2) This is embarassing... I'm supposed to ask for 120 size film for her Holga, right? I don't have much experience with purchasing film for formats outside of 35mm and don't want to accidentally pick up the wrong size.

Thanks in advance!
 
Yep, 120 size. For b&w, the chromogenic c41 films work well, they are nice and contrasty, and they can be exposed between 200 and 800 ISO and the results usually come out very good with standard processing. I'll leave the color films up to someone else.
 
Fuji Reala CS is a great ISO100 film. Good balance between being saturated and normal colors and really quite cheap too :) It should be quite fun to use in a Holga.

I'd also grab a roll or two of Plus-X for the B&W. It's rated as ISO125 which would make it a good match for the Reala in terms of where and when to use it.

Enjoy!

William
 
The Holga manual, yes, there is a manual for the Holga, suggest Tri X or similar film. From experience the 400 speed Tri X work well with the Holga I would not suggest going slower as the camera only has two alleged apertures, f8 and 11.

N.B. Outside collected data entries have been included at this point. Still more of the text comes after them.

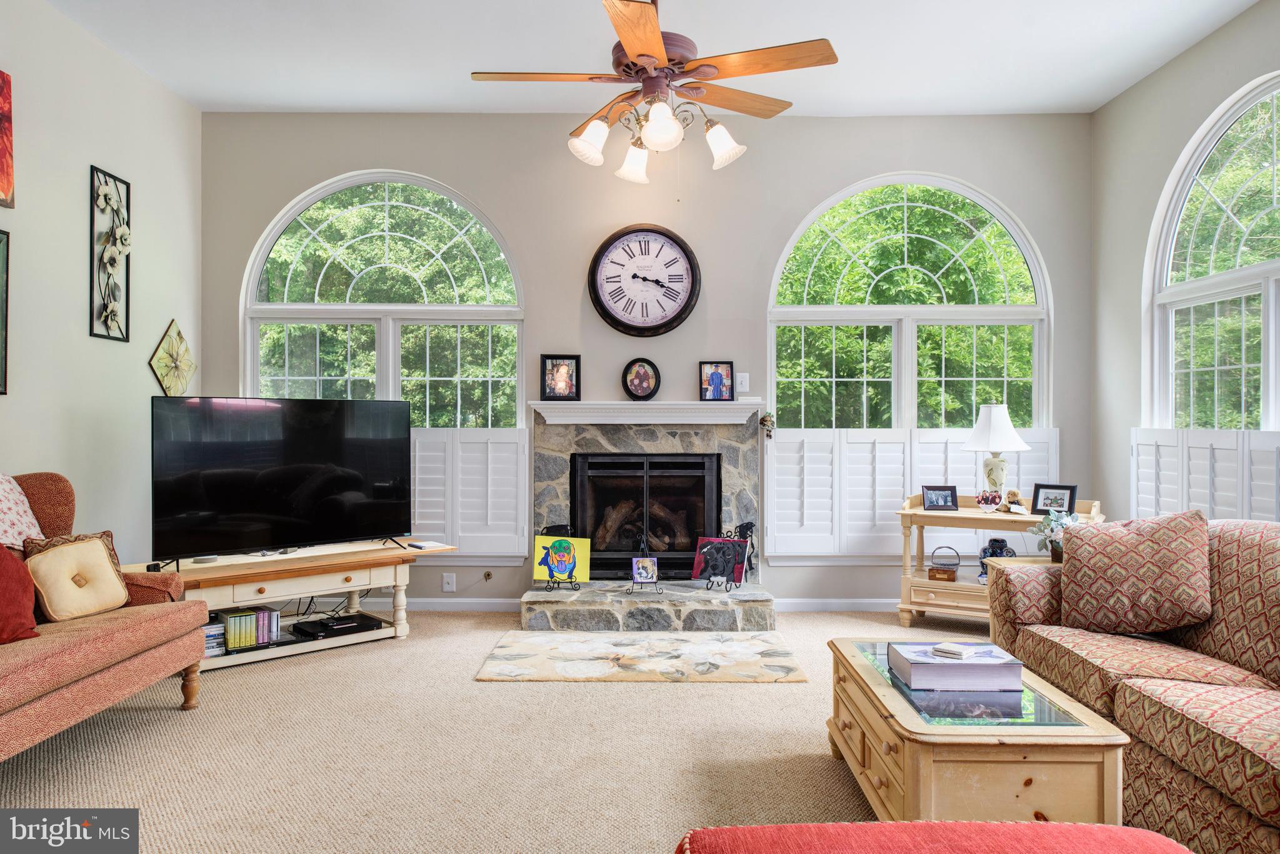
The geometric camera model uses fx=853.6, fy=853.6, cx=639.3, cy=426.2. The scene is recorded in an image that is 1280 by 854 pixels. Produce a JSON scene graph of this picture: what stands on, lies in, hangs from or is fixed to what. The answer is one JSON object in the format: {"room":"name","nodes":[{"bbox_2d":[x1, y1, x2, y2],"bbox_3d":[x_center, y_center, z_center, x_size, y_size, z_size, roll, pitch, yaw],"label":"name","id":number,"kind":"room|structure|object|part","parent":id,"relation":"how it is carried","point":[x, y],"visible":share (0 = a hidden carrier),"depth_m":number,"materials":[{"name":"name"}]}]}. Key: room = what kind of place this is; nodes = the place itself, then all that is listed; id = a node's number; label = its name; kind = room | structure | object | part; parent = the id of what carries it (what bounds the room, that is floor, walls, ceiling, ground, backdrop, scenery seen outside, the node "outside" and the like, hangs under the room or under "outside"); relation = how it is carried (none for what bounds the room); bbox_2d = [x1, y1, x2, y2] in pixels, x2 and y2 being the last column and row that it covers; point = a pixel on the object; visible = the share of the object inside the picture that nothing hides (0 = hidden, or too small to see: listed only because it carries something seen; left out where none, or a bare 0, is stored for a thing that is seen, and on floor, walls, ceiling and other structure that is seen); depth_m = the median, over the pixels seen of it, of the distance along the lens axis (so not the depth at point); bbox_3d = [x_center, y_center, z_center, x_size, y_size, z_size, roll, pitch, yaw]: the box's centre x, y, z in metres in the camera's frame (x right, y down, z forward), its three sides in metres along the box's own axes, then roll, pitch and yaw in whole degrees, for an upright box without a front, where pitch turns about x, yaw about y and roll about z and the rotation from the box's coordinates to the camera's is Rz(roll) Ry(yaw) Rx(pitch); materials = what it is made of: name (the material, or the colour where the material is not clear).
{"room":"living room","nodes":[
{"label":"living room","id":0,"kind":"room"},
{"bbox_2d":[0,0,202,565],"bbox_3d":[-2.845,-0.397,1.941,0.167,3.168,6.891,0,0,0],"label":"left wall","id":1,"kind":"structure","parent":0,"point":[166,315],"depth_m":4.28,"materials":[{"name":"paint"}]},
{"bbox_2d":[0,229,10,394],"bbox_3d":[-2.753,-0.488,3.411,0.031,0.717,0.605,0,0,0],"label":"picture frame","id":2,"kind":"object","parent":1,"relation":"attached to","point":[1,310],"visible":1,"depth_m":3.68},
{"bbox_2d":[0,69,15,208],"bbox_3d":[-2.758,-1.245,3.395,0.034,0.606,0.717,0,0,0],"label":"red painting","id":3,"kind":"object","parent":1,"relation":"attached to","point":[4,187],"visible":1,"depth_m":3.69,"materials":[{"name":"red"}]},
{"bbox_2d":[89,165,130,343],"bbox_3d":[-2.726,-0.871,4.414,0.090,0.881,0.340,0,0,0],"label":"metal wall art","id":4,"kind":"object","parent":1,"relation":"attached to","point":[106,307],"visible":1,"depth_m":4.41,"materials":[{"name":"black metal"}]},
{"bbox_2d":[148,320,196,395],"bbox_3d":[-2.718,-0.379,4.999,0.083,0.480,0.419,0,0,0],"label":"wall art","id":5,"kind":"object","parent":1,"relation":"attached to","point":[181,344],"visible":0.99,"depth_m":4.97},
{"bbox_2d":[0,607,1016,853],"bbox_3d":[0.150,1.195,2.443,5.998,0.104,6.725,0,0,0],"label":"carpet floor","id":6,"kind":"structure","parent":0,"point":[392,654],"depth_m":2.99,"materials":[{"name":"beige carpet"}]},
{"bbox_2d":[0,471,209,765],"bbox_3d":[-2.271,0.666,2.743,0.980,0.952,1.838,0,0,0],"label":"sofa","id":7,"kind":"object","parent":6,"relation":"on","point":[66,693],"visible":0.93,"depth_m":3.00,"materials":[{"name":"fabric"}]},
{"bbox_2d":[0,543,40,643],"bbox_3d":[-2.201,0.543,2.809,0.293,0.375,0.421,0,0,0],"label":"red pillow","id":8,"kind":"object","parent":7,"relation":"on","point":[1,554],"visible":1,"depth_m":2.87,"materials":[{"name":"red fabric"}]},
{"bbox_2d":[0,473,44,549],"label":"pillow","id":9,"kind":"object","parent":7,"relation":"on","point":[1,487],"visible":0.84,"depth_m":3.16,"materials":[{"name":"fabric"}]},
{"bbox_2d":[24,530,123,575],"bbox_3d":[-2.211,0.564,3.347,0.194,0.291,0.348,0,0,25],"label":"patterned pillow","id":10,"kind":"object","parent":7,"relation":"on","point":[76,539],"visible":0.24,"depth_m":3.36,"materials":[{"name":"fabric"}]},
{"bbox_2d":[27,536,129,623],"bbox_3d":[-2.109,0.574,3.215,0.196,0.283,0.353,0,0,17],"label":"yellow pillow","id":11,"kind":"object","parent":7,"relation":"on","point":[56,561],"visible":0.96,"depth_m":3.16,"materials":[{"name":"beige fabric"}]},
{"bbox_2d":[130,538,454,670],"bbox_3d":[-1.770,0.914,4.441,1.507,0.494,0.577,0,0,-43],"label":"tv stand","id":12,"kind":"object","parent":6,"relation":"on","point":[364,554],"visible":0.64,"depth_m":4.32,"materials":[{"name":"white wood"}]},
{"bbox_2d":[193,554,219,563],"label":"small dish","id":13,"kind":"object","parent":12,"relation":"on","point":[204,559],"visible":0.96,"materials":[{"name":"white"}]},
{"bbox_2d":[203,619,225,655],"bbox_3d":[-2.100,1.001,4.065,0.189,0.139,0.200,0,0,-40],"label":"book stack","id":14,"kind":"object","parent":12,"relation":"in","point":[221,626],"visible":0.39,"depth_m":4.03,"materials":[{"name":"paper"}]},
{"bbox_2d":[212,605,280,651],"bbox_3d":[-1.981,0.984,4.217,0.336,0.168,0.200,0,0,-42],"label":"book row","id":15,"kind":"object","parent":12,"relation":"in","point":[234,621],"visible":0.83,"depth_m":4.17,"materials":[{"name":"paper"}]},
{"bbox_2d":[150,396,414,563],"bbox_3d":[-1.777,0.265,4.371,1.282,0.789,0.310,0,0,-44],"label":"television","id":16,"kind":"object","parent":12,"relation":"on","point":[276,502],"visible":0.99,"depth_m":4.30,"materials":[{"name":"black"}]},
{"bbox_2d":[293,613,382,638],"bbox_3d":[-1.625,1.060,4.554,0.291,0.050,0.358,0,0,45],"label":"cable box","id":17,"kind":"object","parent":12,"relation":"in","point":[329,626],"visible":0.98,"depth_m":4.48,"materials":[{"name":"black plastic"}]},
{"bbox_2d":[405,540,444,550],"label":"book","id":18,"kind":"object","parent":12,"relation":"on","point":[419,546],"visible":0.98,"depth_m":4.62,"materials":[{"name":"white paper"}]},
{"bbox_2d":[475,631,806,683],"bbox_3d":[0.015,1.139,4.291,1.529,0.013,0.937,0,0,0],"label":"rug","id":19,"kind":"object","parent":6,"relation":"on","point":[782,654],"visible":0.99,"depth_m":4.18,"materials":[{"name":"beige carpet"}]},
{"bbox_2d":[673,820,1192,853],"bbox_3d":[0.515,0.918,1.208,0.996,0.451,0.788,0,0,0],"label":"ottoman","id":20,"kind":"object","parent":6,"relation":"on","point":[1145,833],"visible":1,"depth_m":1.48,"materials":[{"name":"red fabric"}]},
{"bbox_2d":[823,640,1129,821],"bbox_3d":[0.910,0.946,2.543,0.574,0.415,1.023,0,0,0],"label":"coffee table","id":21,"kind":"object","parent":6,"relation":"on","point":[907,798],"visible":0.76,"depth_m":2.12,"materials":[{"name":"beige wood"}]},
{"bbox_2d":[888,641,1023,691],"bbox_3d":[0.918,0.697,2.518,0.312,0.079,0.256,0,0,0],"label":"book","id":22,"kind":"object","parent":21,"relation":"on","point":[950,666],"visible":0.98,"depth_m":2.41,"materials":[{"name":"paper"}]},
{"bbox_2d":[930,641,979,659],"bbox_3d":[0.922,0.656,2.512,0.105,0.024,0.097,0,0,-41],"label":"coaster","id":23,"kind":"object","parent":22,"relation":"on","point":[947,651],"visible":0.99,"depth_m":2.48,"materials":[{"name":"white"}]},
{"bbox_2d":[894,495,1099,630],"bbox_3d":[1.997,0.789,4.810,1.025,0.735,0.505,0,0,31],"label":"console table","id":24,"kind":"object","parent":6,"relation":"on","point":[907,514],"visible":0.53,"depth_m":4.79,"materials":[{"name":"wood"}]},
{"bbox_2d":[920,485,959,511],"bbox_3d":[1.724,0.413,4.909,0.198,0.136,0.087,0,0,0],"label":"picture frame","id":25,"kind":"object","parent":24,"relation":"on","point":[937,504],"visible":0.98,"depth_m":4.89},
{"bbox_2d":[926,546,961,580],"bbox_3d":[1.783,0.801,4.991,0.184,0.177,0.141,0,0,0],"label":"basket","id":26,"kind":"object","parent":24,"relation":"in","point":[952,574],"visible":0.99,"depth_m":4.96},
{"bbox_2d":[975,488,1002,512],"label":"heart-shaped photo","id":27,"kind":"object","parent":24,"relation":"on","point":[985,502],"visible":0.99,"depth_m":4.74,"materials":[{"name":"glass"}]},
{"bbox_2d":[960,403,1031,507],"bbox_3d":[2.033,0.170,4.897,0.365,0.623,0.365,0,0,37],"label":"table lamp","id":28,"kind":"object","parent":24,"relation":"on","point":[995,427],"visible":0.98,"depth_m":4.83,"materials":[{"name":"white ceramic"}]},
{"bbox_2d":[978,537,1015,578],"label":"ginger jar","id":29,"kind":"object","parent":24,"relation":"on","point":[993,551],"visible":0.63,"depth_m":4.76,"materials":[{"name":"blue ceramic"}]},
{"bbox_2d":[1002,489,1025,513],"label":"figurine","id":30,"kind":"object","parent":24,"relation":"on","point":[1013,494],"visible":0.99,"depth_m":4.74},
{"bbox_2d":[1028,507,1078,563],"bbox_3d":[2.027,0.529,4.134,0.280,0.271,0.277,0,0,0],"label":"potted plant","id":31,"kind":"object","parent":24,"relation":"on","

This said may I offer a general statement, I don't think the film matters, it is a Holga. The photos taken with it will be funky cool no matter what film is in it.
 
The higher the speed the better with a Holga. 100 speed film is about useless, although using Efke 125 and developing it in Diafine is OK on really bright subjects.

If you are not going to be doing any special development, then stick with something in the 400 to 800 range.

Tom
 
rover said:
the camera only has two alleged apertures, f8 and 11.

You are right the camera has two ALLEGED apertures, but actually they are the same aperture, around f8 ish.
 
I've used iso400 film in my Holga but found it's too light sensitive when it comes to bright sunny days. iso200 would be better IMO.

For format, choose anything you like between 35mm film and 120 film. :) Adapting the Holga to take smaller formats than 120 film is easy.
 
I have found that 400 is the best speed for the Holga. As was previously mentioned, the aperture adjustment between f/8 and f/11 is merely a sham.
200 will be effective only under the brightest of conditions.
 
By my measurements, the metal washer behind the lens is about f/16. I'd stick to color process films, including chromogenic BW like Kodak T400CN. Portra 800 gives crappy results from my Holga. Sometimes it's the good kind of crappy.
 
Along with the rolls of film, I would suggest a roll of black gaffers tape. I haven't used one in a long time but Tri-X is what I shot mostly. Now I'd pick one of the C-41 B&W films.
Have fun!
Rob
 
My own choice would be FomaPan 400 for B&W - it has sooo much silver and is pretty tolerant of exposure and processing variations.

My other suggestion would be to use pyro for development - it gives wonderful scale to a neg and is extremely forgiving of exposure variation.